Object Oriented Message Handling
Now we just need to handle the event. If you look back to
the very first code snippet you will see something like this:
if (bulletFired)
{
ParticleManager::createEmitter(gun.getMuzzlePosition(), “MuzzleFlash.xml”);
}
This is a mapping of the detection of a particular condition
to the creation of a particular particle emitter. In the OO code snippet we
broke the mapping in half. The part that is handled is mapping the condition
into a particular message. So all that is left to do is map that message to the
creation of a particular particle emitter.
ParticleManager::ParticleManager(void)
{
// We could easily data drive this is we want to
mMessageToEffectMap[BulletFiredMessageId] = “MuzzleFlash.xml”;
}
ParticleManager::handleMessage(const Message& message)
{
MessageToEffectMap::iterator messageIdEffectPair = mMessageToEffectMap.find(message.Id());
if (messageIdEffectPair != mMessageToEffectMap.end())
{
// I am using an ugly down-casting style messaging system for simplicity
LocationMessage* locationMessage = static_cast< LocationMessage*> (&message);
createEmitter(locationMessage->getLocation(), messageIdEffectPair.second());
}
}
We can repeat this pattern for the Sound and Tracer systems.

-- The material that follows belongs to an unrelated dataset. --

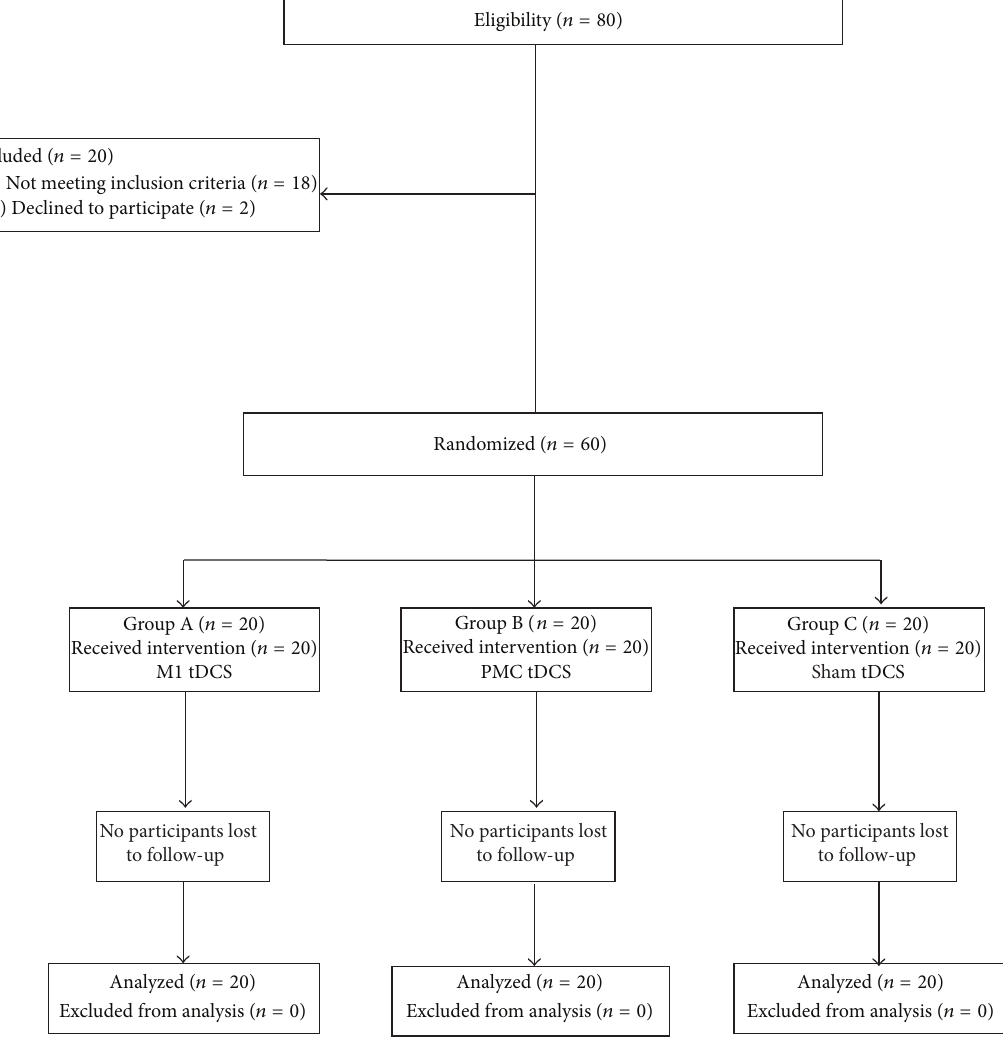
Figure 1: Flowchart of study based on Consolidated Standards of Reporting Trials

Each of these classes is cohesive because all of the code that relates to its
domain lives within that class and is loosely coupled because each class deals
only with concepts within its domain.
This pattern has immediate benefit beyond the vague coupling
and cohesion ones:
- It is easy to data drive because all of the map initialization happens in one place.
- It removes code and data duplication because multiple objects do not have to remember the mapping from the same condition to the same result.
- It is easy to refactor, remove, or replace any of these systems because they are the only classes that understand the details of how a {Sound/Particle Emitter/Tracer} is created.
Patterns like this tend to take a little more effort when
adding the first (or second) feature that uses them, but my experience has been
that they quickly pay off by making all later features easier to implement.